* **Set exercise**
Reproduce every one of the rows below word for word, keeping their order.

* **Records for this exercise**

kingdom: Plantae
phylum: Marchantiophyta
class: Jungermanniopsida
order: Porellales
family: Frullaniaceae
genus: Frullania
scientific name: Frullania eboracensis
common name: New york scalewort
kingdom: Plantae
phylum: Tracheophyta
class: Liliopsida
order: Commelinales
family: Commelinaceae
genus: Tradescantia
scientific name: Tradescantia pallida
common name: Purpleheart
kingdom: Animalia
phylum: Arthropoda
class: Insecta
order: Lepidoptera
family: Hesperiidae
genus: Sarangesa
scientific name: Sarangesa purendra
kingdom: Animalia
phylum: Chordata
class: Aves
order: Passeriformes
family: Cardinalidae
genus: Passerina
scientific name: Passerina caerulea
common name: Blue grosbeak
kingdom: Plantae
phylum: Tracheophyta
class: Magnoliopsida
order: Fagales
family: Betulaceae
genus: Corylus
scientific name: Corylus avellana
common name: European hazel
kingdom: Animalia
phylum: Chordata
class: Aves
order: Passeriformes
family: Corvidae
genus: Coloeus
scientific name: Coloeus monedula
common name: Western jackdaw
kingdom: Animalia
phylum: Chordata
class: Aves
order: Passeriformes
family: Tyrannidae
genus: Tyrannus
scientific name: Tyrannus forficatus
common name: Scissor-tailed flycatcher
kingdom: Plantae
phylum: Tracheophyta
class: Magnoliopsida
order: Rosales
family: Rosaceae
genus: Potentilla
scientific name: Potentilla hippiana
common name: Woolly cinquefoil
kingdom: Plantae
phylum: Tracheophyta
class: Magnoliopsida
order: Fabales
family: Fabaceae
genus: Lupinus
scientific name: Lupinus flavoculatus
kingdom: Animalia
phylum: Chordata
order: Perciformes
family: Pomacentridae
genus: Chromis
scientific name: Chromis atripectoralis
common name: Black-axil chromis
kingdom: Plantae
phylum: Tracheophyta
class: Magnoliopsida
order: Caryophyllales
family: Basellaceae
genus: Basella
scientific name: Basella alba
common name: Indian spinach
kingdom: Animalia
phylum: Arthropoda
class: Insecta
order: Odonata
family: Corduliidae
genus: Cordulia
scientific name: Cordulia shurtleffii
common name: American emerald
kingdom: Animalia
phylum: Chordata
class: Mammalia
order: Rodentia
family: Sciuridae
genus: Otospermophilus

* **Expected output**
kingdom: Plantae
phylum: Marchantiophyta
class: Jungermanniopsida
order: Porellales
family: Frullaniaceae
genus: Frullania
scientific name: Frullania eboracensis
common name: New york scalewort
kingdom: Plantae
phylum: Tracheophyta
class: Liliopsida
order: Commelinales
family: Commelinaceae
genus: Tradescantia
scientific name: Tradescantia pallida
common name: Purpleheart
kingdom: Animalia
phylum: Arthropoda
class: Insecta
order: Lepidoptera
family: Hesperiidae
genus: Sarangesa
scientific name: Sarangesa purendra
kingdom: Animalia
phylum: Chordata
class: Aves
order: Passeriformes
family: Cardinalidae
genus: Passerina
scientific name: Passerina caerulea
common name: Blue grosbeak
kingdom: Plantae
phylum: Tracheophyta
class: Magnoliopsida
order: Fagales
family: Betulaceae
genus: Corylus
scientific name: Corylus avellana
common name: European hazel
kingdom: Animalia
phylum: Chordata
class: Aves
order: Passeriformes
family: Corvidae
genus: Coloeus
scientific name: Coloeus monedula
common name: Western jackdaw
kingdom: Animalia
phylum: Chordata
class: Aves
order: Passeriformes
family: Tyrannidae
genus: Tyrannus
scientific name: Tyrannus forficatus
common name: Scissor-tailed flycatcher
kingdom: Plantae
phylum: Tracheophyta
class: Magnoliopsida
order: Rosales
family: Rosaceae
genus: Potentilla
scientific name: Potentilla hippiana
common name: Woolly cinquefoil
kingdom: Plantae
phylum: Tracheophyta
class: Magnoliopsida
order: Fabales
family: Fabaceae
genus: Lupinus
scientific name: Lupinus flavoculatus
kingdom: Animalia
phylum: Chordata
order: Perciformes
family: Pomacentridae
genus: Chromis
scientific name: Chromis atripectoralis
common name: Black-axil chromis
kingdom: Plantae
phylum: Tracheophyta
class: Magnoliopsida
order: Caryophyllales
family: Basellaceae
genus: Basella
scientific name: Basella alba
common name: Indian spinach
kingdom: Animalia
phylum: Arthropoda
class: Insecta
order: Odonata
family: Corduliidae
genus: Cordulia
scientific name: Cordulia shurtleffii
common name: American emerald
kingdom: Animalia
phylum: Chordata
class: Mammalia
order: Rodentia
family: Sciuridae
genus: Otospermophilus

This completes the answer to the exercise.